### DIRECTIONS
Duplicate the records starting at their first line and stopping after the line that contains "0.026212, 0.794210, -0.026706]]", with both end lines included.

(Extracted records)
------------------------------
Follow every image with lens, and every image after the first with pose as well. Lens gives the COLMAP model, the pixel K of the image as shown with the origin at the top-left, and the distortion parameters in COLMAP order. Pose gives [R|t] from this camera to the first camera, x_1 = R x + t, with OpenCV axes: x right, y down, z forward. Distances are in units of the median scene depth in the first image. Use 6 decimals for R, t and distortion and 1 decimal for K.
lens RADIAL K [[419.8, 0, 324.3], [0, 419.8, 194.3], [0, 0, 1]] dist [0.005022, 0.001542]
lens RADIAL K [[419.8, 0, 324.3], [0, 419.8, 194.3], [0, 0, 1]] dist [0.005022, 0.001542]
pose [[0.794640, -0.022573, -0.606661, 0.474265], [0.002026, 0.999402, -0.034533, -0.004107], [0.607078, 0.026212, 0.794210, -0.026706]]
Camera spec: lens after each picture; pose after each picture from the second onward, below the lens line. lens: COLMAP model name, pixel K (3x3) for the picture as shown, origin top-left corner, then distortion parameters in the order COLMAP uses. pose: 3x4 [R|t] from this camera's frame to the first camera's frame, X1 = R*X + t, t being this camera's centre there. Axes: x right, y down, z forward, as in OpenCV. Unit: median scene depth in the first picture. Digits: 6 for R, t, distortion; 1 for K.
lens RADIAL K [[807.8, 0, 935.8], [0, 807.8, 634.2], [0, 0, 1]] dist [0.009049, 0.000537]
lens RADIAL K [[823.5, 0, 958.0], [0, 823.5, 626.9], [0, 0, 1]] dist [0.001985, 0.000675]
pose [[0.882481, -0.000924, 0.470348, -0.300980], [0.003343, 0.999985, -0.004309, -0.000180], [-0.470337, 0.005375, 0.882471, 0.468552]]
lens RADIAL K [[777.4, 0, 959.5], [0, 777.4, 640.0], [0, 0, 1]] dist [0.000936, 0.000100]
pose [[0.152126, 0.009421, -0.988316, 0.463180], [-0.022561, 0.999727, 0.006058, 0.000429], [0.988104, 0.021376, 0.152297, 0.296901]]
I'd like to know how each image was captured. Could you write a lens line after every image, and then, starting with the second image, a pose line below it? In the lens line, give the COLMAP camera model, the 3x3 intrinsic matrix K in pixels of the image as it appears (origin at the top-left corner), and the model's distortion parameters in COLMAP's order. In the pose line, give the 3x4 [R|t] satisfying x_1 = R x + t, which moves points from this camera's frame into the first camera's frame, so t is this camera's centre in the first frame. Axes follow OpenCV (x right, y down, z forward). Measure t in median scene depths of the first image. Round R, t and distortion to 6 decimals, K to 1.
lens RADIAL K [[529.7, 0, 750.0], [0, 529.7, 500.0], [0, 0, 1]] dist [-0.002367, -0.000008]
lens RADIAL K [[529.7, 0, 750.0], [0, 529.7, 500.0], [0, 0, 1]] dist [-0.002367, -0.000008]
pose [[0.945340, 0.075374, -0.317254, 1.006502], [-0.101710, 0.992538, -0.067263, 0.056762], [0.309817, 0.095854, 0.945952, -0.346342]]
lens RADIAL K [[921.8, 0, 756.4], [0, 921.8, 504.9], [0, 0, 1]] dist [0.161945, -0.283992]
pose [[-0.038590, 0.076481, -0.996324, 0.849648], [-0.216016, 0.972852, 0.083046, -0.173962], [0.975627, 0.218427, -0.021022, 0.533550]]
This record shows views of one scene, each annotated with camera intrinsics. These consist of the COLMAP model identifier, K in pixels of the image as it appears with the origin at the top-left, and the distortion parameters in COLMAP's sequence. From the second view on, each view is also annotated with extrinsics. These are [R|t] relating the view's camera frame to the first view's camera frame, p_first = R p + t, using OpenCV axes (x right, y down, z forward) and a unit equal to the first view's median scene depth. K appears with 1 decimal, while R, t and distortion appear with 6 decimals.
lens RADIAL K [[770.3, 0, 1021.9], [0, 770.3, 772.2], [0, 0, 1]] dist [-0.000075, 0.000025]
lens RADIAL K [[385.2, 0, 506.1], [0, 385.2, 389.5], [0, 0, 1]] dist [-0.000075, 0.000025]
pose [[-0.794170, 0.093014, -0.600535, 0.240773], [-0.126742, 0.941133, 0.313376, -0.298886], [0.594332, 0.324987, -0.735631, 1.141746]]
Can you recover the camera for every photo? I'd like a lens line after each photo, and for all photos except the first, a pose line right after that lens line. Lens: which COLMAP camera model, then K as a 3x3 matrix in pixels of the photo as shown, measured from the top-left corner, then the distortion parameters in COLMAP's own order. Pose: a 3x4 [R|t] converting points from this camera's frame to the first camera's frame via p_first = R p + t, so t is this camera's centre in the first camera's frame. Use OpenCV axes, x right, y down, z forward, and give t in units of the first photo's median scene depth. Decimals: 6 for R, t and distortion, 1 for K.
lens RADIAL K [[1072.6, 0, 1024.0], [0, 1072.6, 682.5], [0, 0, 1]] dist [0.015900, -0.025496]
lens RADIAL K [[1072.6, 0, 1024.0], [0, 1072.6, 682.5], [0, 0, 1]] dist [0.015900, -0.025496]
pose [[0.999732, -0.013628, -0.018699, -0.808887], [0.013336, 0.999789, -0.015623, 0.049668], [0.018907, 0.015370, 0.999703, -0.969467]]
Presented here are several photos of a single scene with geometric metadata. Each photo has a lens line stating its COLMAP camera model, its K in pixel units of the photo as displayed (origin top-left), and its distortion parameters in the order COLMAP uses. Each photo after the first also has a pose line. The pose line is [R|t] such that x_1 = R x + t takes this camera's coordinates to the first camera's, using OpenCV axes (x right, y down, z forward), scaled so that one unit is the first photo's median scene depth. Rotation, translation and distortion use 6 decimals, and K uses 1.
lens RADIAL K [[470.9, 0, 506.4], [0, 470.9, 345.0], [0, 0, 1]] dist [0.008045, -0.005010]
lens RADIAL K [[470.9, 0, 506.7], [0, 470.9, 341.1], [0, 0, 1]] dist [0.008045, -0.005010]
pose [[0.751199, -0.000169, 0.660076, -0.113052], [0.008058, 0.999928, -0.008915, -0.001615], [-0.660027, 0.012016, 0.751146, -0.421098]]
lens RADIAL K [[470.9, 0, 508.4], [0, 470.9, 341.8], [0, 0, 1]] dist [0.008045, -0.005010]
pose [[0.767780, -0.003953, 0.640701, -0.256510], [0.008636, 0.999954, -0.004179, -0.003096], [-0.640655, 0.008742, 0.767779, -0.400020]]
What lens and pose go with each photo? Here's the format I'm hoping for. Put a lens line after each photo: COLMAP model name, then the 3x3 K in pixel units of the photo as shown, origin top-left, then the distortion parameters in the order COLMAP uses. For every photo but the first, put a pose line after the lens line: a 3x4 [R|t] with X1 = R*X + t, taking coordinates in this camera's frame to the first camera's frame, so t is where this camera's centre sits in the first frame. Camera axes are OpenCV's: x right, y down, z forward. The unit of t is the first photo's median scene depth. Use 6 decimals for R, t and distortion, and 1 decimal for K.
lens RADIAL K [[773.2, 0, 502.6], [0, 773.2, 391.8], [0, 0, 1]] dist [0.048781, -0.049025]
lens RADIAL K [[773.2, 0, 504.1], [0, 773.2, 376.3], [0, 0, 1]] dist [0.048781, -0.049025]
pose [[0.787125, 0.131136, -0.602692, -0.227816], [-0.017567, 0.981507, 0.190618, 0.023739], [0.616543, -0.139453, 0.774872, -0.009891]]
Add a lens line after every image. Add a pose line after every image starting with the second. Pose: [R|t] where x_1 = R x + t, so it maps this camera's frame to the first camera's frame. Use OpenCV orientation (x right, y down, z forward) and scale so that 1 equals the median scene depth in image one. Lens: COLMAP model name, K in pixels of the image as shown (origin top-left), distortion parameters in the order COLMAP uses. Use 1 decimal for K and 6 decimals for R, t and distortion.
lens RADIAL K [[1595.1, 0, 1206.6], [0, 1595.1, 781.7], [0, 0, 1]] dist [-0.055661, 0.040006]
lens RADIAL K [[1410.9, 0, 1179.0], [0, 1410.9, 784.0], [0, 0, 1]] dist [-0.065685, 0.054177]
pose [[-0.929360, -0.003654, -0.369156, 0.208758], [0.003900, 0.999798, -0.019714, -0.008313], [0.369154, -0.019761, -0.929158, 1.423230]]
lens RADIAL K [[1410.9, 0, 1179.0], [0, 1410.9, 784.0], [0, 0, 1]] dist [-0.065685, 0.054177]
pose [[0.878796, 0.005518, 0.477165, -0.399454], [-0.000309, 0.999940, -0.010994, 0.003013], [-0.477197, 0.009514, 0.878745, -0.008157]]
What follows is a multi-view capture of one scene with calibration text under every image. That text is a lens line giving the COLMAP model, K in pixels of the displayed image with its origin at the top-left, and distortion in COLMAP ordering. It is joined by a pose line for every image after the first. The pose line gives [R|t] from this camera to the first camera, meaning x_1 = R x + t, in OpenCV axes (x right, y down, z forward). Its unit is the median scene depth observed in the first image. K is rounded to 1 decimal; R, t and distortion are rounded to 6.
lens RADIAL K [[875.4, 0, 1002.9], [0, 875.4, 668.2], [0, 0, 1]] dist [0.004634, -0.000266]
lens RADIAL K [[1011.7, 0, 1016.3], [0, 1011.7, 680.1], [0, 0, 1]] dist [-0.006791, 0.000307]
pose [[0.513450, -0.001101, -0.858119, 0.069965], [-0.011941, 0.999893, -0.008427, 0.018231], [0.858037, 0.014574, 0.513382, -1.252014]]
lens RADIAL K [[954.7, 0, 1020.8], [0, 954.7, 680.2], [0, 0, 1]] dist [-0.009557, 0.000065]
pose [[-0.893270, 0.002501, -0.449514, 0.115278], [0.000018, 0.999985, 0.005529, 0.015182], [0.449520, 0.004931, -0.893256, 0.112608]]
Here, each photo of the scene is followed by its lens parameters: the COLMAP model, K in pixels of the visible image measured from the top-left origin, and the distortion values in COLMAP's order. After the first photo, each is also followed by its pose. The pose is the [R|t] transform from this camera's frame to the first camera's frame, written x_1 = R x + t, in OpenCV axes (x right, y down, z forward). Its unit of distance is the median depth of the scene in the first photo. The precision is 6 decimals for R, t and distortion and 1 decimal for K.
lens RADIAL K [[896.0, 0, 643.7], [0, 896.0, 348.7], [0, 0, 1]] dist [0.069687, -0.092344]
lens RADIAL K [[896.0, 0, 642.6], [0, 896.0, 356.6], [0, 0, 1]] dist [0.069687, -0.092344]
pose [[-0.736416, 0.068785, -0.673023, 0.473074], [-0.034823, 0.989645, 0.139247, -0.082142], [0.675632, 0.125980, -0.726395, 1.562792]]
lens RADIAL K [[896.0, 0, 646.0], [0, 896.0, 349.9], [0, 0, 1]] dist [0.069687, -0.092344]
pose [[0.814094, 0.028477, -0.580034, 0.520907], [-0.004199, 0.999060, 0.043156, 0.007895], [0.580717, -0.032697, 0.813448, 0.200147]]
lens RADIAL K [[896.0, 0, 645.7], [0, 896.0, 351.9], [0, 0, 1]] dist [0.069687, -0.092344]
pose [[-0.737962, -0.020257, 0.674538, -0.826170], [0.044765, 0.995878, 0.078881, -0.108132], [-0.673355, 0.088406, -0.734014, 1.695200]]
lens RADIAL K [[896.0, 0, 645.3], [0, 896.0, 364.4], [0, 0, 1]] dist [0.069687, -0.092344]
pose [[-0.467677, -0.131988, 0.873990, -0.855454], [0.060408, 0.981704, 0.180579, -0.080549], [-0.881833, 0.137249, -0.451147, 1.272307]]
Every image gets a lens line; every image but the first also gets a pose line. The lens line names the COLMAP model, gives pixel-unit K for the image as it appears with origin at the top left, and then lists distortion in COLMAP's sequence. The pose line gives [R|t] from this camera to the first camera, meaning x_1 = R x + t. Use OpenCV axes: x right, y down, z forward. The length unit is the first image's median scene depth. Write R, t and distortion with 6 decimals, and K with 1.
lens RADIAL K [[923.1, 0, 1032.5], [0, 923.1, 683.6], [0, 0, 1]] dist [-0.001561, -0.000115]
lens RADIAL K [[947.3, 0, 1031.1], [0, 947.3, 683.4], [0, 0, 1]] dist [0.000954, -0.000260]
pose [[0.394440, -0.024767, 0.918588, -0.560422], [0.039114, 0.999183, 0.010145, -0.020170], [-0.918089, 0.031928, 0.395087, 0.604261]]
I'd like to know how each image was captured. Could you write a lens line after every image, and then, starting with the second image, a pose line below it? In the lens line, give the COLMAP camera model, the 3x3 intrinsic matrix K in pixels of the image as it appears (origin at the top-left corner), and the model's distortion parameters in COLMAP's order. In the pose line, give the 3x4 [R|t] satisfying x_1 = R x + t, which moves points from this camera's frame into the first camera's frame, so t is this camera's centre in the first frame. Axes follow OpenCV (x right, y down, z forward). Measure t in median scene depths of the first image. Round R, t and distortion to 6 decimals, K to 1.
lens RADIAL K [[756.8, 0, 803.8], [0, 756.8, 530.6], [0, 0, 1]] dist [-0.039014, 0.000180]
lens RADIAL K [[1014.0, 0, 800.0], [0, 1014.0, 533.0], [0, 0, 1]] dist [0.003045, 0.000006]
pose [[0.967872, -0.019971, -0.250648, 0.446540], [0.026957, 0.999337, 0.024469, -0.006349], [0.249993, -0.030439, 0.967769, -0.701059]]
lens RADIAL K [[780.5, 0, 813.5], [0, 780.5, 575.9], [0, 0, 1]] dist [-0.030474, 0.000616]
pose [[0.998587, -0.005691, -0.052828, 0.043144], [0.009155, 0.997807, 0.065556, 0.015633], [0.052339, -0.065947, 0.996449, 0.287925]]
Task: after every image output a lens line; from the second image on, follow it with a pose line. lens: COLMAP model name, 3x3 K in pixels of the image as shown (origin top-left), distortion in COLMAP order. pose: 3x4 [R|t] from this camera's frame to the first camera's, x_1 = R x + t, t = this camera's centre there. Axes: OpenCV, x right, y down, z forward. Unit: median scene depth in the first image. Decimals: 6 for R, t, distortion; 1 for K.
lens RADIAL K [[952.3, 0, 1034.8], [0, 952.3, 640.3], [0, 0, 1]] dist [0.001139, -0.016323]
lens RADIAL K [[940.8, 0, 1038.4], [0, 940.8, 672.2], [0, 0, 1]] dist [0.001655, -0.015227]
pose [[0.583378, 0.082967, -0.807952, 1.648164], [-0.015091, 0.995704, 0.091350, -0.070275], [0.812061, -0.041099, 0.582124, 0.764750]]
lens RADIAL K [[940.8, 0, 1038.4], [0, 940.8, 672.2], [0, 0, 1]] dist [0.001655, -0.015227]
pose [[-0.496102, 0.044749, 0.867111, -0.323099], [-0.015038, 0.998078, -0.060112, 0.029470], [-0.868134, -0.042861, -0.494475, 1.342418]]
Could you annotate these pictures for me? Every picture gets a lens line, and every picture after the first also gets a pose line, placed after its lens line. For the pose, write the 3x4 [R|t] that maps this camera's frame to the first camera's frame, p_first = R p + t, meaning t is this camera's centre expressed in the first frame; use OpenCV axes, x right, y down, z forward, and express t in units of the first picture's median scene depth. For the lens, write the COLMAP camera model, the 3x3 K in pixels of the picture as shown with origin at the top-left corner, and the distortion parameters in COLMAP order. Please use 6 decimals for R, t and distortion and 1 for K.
------------------------------
### ANSWER BELOW
Follow every image with lens, and every image after the first with pose as well. Lens gives the COLMAP model, the pixel K of the image as shown with the origin at the top-left, and the distortion parameters in COLMAP order. Pose gives [R|t] from this camera to the first camera, x_1 = R x + t, with OpenCV axes: x right, y down, z forward. Distances are in units of the median scene depth in the first image. Use 6 decimals for R, t and distortion and 1 decimal for K.
lens RADIAL K [[419.8, 0, 324.3], [0, 419.8, 194.3], [0, 0, 1]] dist [0.005022, 0.001542]
lens RADIAL K [[419.8, 0, 324.3], [0, 419.8, 194.3], [0, 0, 1]] dist [0.005022, 0.001542]
pose [[0.794640, -0.022573, -0.606661, 0.474265], [0.002026, 0.999402, -0.034533, -0.004107], [0.607078, 0.026212, 0.794210, -0.026706]]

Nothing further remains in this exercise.